▸ **SOURCE EXTRACT**:
============
Collaterally, Manson points out that prior to calling Kasabian as a witness, she was interviewed by the prosecution. From that he invites the conclusion that her testimony is nothing more than a script written by respondent. The fact of her interview is hardly startling. Common sense generally compels lawyers to interview witnesses prior to calling them. Pragmatic lawyers do not call witnesses unless they expect favorable testimony. Manson was not denied a fair trial by reason of the interview.
Competency of Kasabian
Prior to Kasabian’s testimony Manson moved to have her examined by a court-appointed psychiatrist to determine her competency. The motion was supported by declarations asserting that Kasabian had used LSD in substantial amounts and over a period of several years. The declaration of A. R. Tweed, M.D., was also attached. Doctor Tweed identifies himself as a psychiatrist; his declaration renders the opinion that habitual long term use of LSD can affect an individual’s ability to perceive and otherwise adversely affect mental orientation and declares that a psychiatric examination of Kasabian “would be an important tool to evaluate” her mental status and ability “to give a picture as undistorted as possible.” The court denied Manson’s application to have Kasabian examined and permitted the witness to testify. By her own admission Kasabian had used LSD approximately 50 times since 1965. She used other hallucinogenics as well. However, she testified that, with one possible exception, she did not use any LSD or other hallucinogenic between May and August, 1969. She admitted to the use of marijuana during this period.
============
Collected data entries
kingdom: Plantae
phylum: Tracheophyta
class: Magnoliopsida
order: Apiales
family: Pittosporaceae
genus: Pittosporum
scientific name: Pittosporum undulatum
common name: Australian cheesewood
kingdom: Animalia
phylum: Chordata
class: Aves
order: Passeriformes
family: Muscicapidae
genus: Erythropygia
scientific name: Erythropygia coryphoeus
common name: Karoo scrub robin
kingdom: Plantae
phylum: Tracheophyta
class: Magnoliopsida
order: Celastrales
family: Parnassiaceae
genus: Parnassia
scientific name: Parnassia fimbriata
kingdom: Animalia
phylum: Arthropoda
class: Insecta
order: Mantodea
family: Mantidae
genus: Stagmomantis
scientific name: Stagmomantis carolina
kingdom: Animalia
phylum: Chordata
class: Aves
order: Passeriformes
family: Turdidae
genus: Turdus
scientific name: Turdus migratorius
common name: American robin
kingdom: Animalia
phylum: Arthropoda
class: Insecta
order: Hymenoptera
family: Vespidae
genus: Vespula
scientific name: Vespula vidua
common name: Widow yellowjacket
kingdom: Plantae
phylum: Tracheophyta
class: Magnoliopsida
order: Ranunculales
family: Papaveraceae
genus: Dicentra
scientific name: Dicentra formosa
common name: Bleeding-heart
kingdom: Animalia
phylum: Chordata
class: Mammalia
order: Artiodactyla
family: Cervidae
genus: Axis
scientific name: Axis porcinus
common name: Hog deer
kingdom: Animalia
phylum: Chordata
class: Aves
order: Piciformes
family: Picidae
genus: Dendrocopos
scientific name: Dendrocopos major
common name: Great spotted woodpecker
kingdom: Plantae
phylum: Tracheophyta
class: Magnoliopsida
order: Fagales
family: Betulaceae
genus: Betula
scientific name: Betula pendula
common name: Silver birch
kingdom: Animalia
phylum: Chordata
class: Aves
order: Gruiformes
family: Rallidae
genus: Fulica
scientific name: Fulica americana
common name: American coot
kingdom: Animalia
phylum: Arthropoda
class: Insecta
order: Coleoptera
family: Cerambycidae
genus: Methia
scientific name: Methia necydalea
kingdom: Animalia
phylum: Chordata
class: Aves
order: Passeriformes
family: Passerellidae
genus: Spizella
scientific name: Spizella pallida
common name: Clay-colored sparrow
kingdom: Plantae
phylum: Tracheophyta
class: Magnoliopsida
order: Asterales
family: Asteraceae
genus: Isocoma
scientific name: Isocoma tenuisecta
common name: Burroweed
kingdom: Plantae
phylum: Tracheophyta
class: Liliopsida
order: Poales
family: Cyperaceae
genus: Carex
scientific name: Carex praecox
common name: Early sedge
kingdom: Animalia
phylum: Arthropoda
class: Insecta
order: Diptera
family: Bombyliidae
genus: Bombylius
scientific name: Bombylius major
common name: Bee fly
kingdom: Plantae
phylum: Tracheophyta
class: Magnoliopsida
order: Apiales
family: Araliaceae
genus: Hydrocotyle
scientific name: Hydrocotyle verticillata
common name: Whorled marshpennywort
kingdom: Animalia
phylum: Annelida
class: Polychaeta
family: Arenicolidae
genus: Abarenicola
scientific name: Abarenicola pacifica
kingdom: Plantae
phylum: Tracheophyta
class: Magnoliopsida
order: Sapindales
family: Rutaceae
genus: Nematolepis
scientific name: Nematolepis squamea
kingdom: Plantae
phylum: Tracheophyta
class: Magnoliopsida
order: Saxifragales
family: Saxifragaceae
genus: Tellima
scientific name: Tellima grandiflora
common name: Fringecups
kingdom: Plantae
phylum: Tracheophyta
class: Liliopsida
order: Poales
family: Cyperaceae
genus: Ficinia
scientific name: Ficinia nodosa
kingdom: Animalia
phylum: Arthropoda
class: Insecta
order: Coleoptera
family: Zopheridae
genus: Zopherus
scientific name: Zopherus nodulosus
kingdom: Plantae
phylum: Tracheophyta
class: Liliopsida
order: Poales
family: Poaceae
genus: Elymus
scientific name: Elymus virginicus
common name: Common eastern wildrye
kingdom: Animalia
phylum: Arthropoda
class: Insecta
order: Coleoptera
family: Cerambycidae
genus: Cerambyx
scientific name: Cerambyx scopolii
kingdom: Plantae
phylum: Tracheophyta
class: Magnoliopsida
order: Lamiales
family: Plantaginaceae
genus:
============
▸ **GIVEN TASK**: Copy the part of the Kasabian testimony text that opens with the words containing "Collaterally, Manson points" and closes with "of the interview.", swapping "Pragmatic" for "Practical".

▸ **SOLUTION FOR THIS PROBLEM**:
Collaterally, Manson points out that prior to calling Kasabian as a witness, she was interviewed by the prosecution. From that he invites the conclusion that her testimony is nothing more than a script written by respondent. The fact of her interview is hardly startling. Common sense generally compels lawyers to interview witnesses prior to calling them. Practical lawyers do not call witnesses unless they expect favorable testimony. Manson was not denied a fair trial by reason of the interview.